▸ WHAT IS NEEDED:
Word for word, copy out the data below, omitting pictures.

▸ DATASET SECTION:

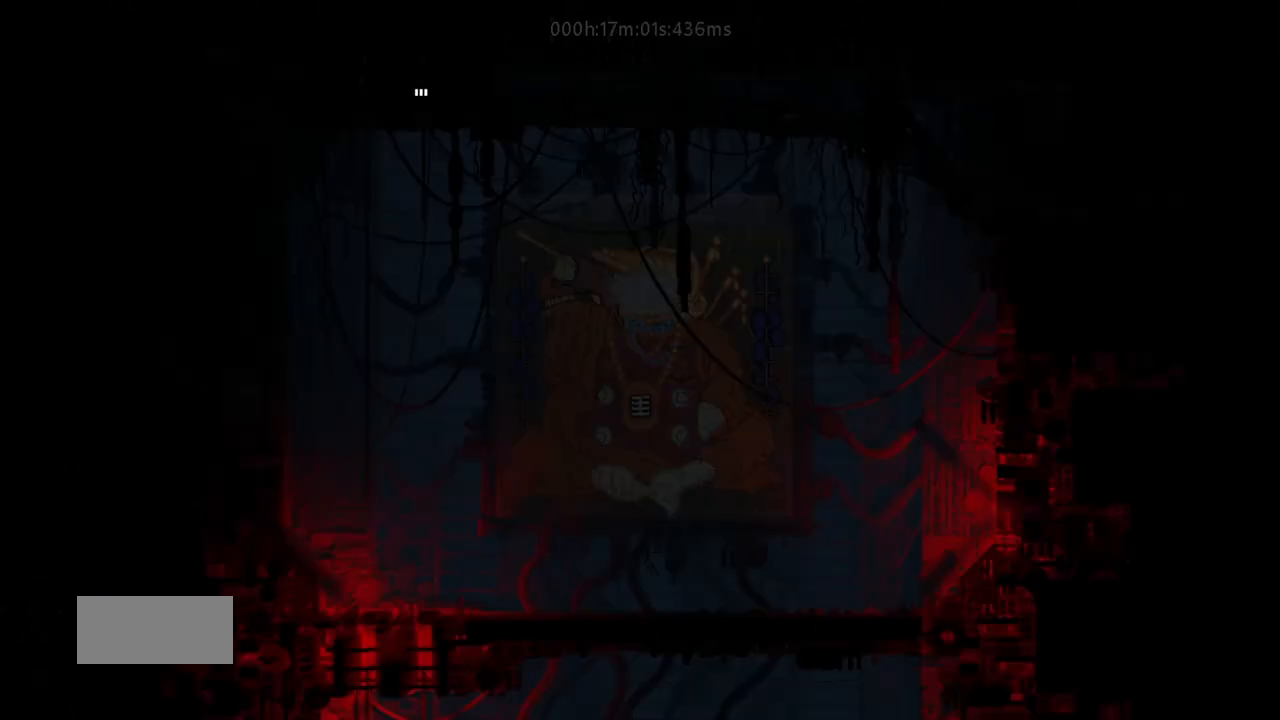
{"keys": ["down"], "events": [[233, "j", "down"], [317, "j", "up"]]}
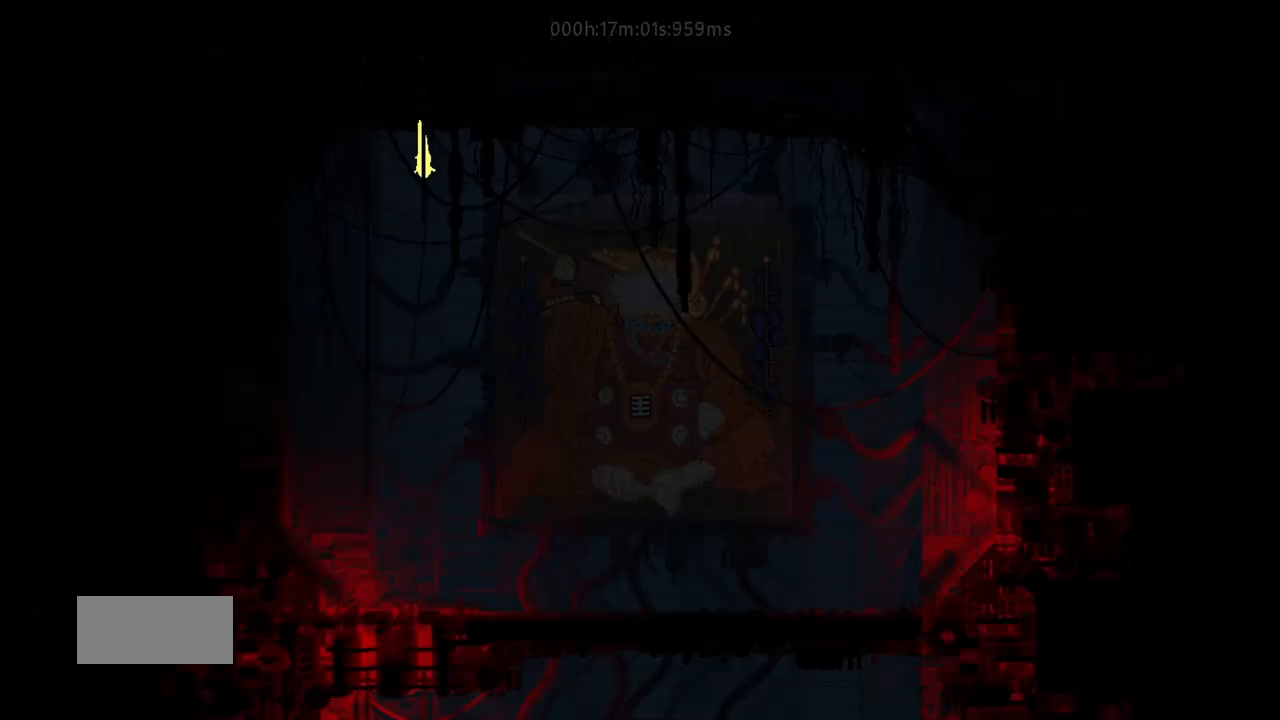
{"keys": ["down"], "events": []}
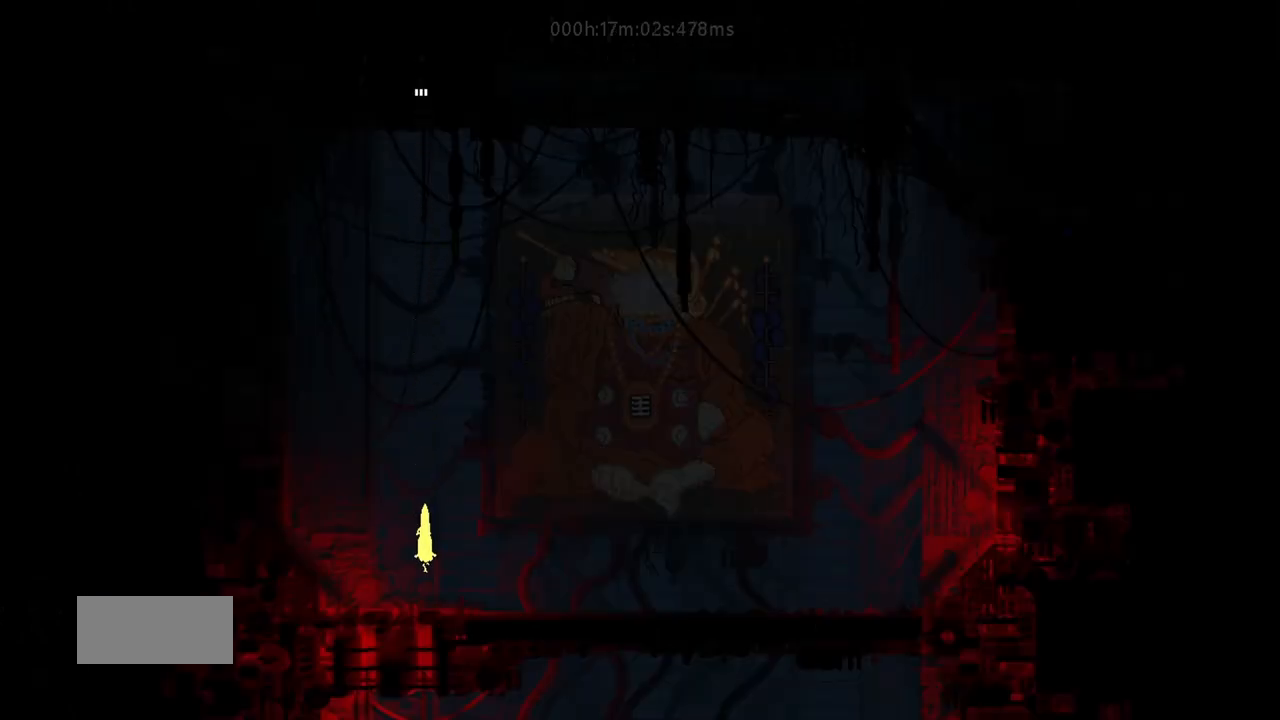
{"keys": ["j", "right", "up"], "events": [[50, "j", "down"], [150, "j", "up"], [350, "right", "down"], [367, "g", "down"], [383, "down", "up"], [450, "g", "up"], [450, "up", "down"], [483, "j", "down"]]}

▸ SOLUTION TO THE EXERCISE:
{"keys": ["down"], "events": [[233, "j", "down"], [317, "j", "up"]]}
{"keys": ["down"], "events": []}
{"keys": ["j", "right", "up"], "events": [[50, "j", "down"], [150, "j", "up"], [350, "right", "down"], [367, "g", "down"], [383, "down", "up"], [450, "g", "up"], [450, "up", "down"], [483, "j", "down"]]}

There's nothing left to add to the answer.